▶ [Task description]:
Rewrite the data from the very beginning, stopping after the line that contains "इसे इस मौके", and change every "日傘" to "雨傘". Keep everything else the same.

▶ [Input data]:
· · ·
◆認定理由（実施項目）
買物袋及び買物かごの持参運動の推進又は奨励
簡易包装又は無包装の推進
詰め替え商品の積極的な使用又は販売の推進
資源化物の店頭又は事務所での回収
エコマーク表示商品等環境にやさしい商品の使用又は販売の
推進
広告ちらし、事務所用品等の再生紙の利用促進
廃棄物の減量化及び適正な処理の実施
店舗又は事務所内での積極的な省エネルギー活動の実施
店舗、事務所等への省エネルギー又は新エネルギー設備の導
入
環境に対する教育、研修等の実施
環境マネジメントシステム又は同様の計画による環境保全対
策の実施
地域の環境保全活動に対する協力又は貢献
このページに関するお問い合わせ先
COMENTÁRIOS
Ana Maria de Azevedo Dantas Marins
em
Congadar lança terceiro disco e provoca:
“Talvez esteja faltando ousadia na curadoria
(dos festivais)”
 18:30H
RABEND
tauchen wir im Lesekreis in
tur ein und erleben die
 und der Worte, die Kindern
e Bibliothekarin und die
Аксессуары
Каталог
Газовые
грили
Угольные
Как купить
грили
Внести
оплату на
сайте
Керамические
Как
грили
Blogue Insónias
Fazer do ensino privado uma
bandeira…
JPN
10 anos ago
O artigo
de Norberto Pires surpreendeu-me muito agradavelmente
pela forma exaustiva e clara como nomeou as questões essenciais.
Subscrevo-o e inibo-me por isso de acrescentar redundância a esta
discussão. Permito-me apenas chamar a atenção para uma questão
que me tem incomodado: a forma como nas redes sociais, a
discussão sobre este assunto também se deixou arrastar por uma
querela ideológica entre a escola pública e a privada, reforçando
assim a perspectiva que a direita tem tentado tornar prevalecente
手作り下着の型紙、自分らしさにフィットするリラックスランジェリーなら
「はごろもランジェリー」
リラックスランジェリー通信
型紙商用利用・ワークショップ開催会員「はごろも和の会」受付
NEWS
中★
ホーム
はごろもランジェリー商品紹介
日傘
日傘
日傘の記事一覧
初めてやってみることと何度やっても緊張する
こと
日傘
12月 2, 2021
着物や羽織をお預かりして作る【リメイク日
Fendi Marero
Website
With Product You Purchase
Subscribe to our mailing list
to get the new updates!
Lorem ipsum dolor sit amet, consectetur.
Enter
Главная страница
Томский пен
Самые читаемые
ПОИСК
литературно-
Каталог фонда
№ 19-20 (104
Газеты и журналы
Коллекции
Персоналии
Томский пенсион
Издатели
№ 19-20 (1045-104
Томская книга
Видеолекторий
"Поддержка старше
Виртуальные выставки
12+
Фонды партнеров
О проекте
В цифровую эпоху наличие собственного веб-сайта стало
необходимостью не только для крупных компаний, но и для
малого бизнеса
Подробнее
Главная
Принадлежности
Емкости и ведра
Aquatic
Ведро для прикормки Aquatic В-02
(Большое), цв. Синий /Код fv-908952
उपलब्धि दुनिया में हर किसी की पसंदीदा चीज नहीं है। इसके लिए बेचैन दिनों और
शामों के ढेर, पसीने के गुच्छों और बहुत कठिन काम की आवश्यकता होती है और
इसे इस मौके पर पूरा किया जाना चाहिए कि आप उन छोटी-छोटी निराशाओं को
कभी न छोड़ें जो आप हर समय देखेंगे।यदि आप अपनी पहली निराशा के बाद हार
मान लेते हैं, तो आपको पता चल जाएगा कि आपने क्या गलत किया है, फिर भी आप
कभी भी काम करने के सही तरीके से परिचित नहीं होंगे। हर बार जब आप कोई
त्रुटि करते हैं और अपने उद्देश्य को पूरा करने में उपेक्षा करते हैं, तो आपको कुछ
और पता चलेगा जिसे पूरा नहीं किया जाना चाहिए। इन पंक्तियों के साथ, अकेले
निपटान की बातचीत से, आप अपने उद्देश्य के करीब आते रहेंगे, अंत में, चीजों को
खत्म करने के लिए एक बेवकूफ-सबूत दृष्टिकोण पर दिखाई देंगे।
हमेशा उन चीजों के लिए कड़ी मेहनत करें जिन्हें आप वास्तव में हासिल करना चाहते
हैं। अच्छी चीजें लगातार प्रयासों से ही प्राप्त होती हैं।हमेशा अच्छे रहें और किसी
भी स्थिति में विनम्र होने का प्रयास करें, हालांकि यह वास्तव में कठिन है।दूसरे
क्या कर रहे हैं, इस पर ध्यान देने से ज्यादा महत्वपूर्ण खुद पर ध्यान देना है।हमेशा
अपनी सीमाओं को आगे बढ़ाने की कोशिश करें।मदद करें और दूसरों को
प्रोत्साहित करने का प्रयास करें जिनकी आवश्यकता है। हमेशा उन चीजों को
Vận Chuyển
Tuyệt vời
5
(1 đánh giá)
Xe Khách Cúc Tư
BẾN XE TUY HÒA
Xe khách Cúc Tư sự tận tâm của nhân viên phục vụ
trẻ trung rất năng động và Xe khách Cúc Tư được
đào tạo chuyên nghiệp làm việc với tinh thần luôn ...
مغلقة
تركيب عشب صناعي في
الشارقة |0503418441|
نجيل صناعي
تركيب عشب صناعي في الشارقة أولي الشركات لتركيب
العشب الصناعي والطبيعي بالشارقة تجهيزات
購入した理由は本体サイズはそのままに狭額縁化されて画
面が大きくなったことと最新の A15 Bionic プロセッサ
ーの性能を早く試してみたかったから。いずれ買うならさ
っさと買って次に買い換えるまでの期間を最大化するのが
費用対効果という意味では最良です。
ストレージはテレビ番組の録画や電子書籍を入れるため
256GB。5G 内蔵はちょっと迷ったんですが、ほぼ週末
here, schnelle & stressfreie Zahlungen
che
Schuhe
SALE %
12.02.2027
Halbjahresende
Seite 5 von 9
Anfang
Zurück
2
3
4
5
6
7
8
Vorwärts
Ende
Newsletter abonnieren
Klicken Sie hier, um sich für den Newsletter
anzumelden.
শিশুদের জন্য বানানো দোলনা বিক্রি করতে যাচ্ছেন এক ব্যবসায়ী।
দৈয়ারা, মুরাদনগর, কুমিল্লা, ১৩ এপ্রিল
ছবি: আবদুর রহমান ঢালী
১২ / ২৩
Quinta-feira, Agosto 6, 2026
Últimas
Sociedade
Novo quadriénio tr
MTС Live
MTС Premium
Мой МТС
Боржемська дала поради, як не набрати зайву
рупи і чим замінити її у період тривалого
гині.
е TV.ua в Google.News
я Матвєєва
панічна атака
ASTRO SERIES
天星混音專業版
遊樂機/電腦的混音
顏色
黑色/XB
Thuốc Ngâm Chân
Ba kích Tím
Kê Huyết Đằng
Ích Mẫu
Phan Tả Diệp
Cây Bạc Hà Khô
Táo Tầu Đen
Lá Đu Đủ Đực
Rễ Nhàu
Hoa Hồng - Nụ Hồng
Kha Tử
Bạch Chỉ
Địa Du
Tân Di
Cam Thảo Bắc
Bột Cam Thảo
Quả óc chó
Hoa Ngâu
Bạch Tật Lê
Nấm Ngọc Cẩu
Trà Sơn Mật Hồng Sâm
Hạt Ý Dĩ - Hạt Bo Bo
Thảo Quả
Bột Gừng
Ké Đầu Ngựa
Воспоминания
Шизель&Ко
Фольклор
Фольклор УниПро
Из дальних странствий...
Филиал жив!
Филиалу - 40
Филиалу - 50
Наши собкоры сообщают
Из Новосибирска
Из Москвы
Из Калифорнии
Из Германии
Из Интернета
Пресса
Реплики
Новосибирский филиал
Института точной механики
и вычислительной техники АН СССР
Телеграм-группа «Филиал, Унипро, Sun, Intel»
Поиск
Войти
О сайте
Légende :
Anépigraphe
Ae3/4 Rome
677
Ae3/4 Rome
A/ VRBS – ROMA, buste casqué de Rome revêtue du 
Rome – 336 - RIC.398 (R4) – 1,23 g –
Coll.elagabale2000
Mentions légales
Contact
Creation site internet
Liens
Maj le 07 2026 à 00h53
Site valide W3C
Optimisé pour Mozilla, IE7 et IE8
· · ·
▶ [Task result]:
◆認定理由（実施項目）
買物袋及び買物かごの持参運動の推進又は奨励
簡易包装又は無包装の推進
詰め替え商品の積極的な使用又は販売の推進
資源化物の店頭又は事務所での回収
エコマーク表示商品等環境にやさしい商品の使用又は販売の
推進
広告ちらし、事務所用品等の再生紙の利用促進
廃棄物の減量化及び適正な処理の実施
店舗又は事務所内での積極的な省エネルギー活動の実施
店舗、事務所等への省エネルギー又は新エネルギー設備の導
入
環境に対する教育、研修等の実施
環境マネジメントシステム又は同様の計画による環境保全対
策の実施
地域の環境保全活動に対する協力又は貢献
このページに関するお問い合わせ先
COMENTÁRIOS
Ana Maria de Azevedo Dantas Marins
em
Congadar lança terceiro disco e provoca:
“Talvez esteja faltando ousadia na curadoria
(dos festivais)”
 18:30H
RABEND
tauchen wir im Lesekreis in
tur ein und erleben die
 und der Worte, die Kindern
e Bibliothekarin und die
Аксессуары
Каталог
Газовые
грили
Угольные
Как купить
грили
Внести
оплату на
сайте
Керамические
Как
грили
Blogue Insónias
Fazer do ensino privado uma
bandeira…
JPN
10 anos ago
O artigo
de Norberto Pires surpreendeu-me muito agradavelmente
pela forma exaustiva e clara como nomeou as questões essenciais.
Subscrevo-o e inibo-me por isso de acrescentar redundância a esta
discussão. Permito-me apenas chamar a atenção para uma questão
que me tem incomodado: a forma como nas redes sociais, a
discussão sobre este assunto também se deixou arrastar por uma
querela ideológica entre a escola pública e a privada, reforçando
assim a perspectiva que a direita tem tentado tornar prevalecente
手作り下着の型紙、自分らしさにフィットするリラックスランジェリーなら
「はごろもランジェリー」
リラックスランジェリー通信
型紙商用利用・ワークショップ開催会員「はごろも和の会」受付
NEWS
中★
ホーム
はごろもランジェリー商品紹介
雨傘
雨傘
雨傘の記事一覧
初めてやってみることと何度やっても緊張する
こと
雨傘
12月 2, 2021
着物や羽織をお預かりして作る【リメイク日
Fendi Marero
Website
With Product You Purchase
Subscribe to our mailing list
to get the new updates!
Lorem ipsum dolor sit amet, consectetur.
Enter
Главная страница
Томский пен
Самые читаемые
ПОИСК
литературно-
Каталог фонда
№ 19-20 (104
Газеты и журналы
Коллекции
Персоналии
Томский пенсион
Издатели
№ 19-20 (1045-104
Томская книга
Видеолекторий
"Поддержка старше
Виртуальные выставки
12+
Фонды партнеров
О проекте
В цифровую эпоху наличие собственного веб-сайта стало
необходимостью не только для крупных компаний, но и для
малого бизнеса
Подробнее
Главная
Принадлежности
Емкости и ведра
Aquatic
Ведро для прикормки Aquatic В-02
(Большое), цв. Синий /Код fv-908952
उपलब्धि दुनिया में हर किसी की पसंदीदा चीज नहीं है। इसके लिए बेचैन दिनों और
शामों के ढेर, पसीने के गुच्छों और बहुत कठिन काम की आवश्यकता होती है और
इसे इस मौके पर पूरा किया जाना चाहिए कि आप उन छोटी-छोटी निराशाओं को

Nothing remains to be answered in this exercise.